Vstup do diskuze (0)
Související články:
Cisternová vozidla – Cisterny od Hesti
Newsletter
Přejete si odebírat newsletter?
* * *
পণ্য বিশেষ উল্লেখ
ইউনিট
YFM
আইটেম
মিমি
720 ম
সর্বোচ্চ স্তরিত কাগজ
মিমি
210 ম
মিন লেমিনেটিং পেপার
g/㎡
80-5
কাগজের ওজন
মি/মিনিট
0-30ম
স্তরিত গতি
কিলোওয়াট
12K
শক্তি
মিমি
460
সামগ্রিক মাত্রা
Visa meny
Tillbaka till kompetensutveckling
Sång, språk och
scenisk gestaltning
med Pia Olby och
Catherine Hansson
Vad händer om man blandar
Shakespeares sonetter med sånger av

[What you need to do]
Extract from the listing above the lines between the line containing "Vstup do diskuze (0)" and the line containing "Přejete si odebírat newsletter?", keeping both of those lines. Output nothing else.

[Task output]
Vstup do diskuze (0)
Související články:
Cisternová vozidla – Cisterny od Hesti
Newsletter
Přejete si odebírat newsletter?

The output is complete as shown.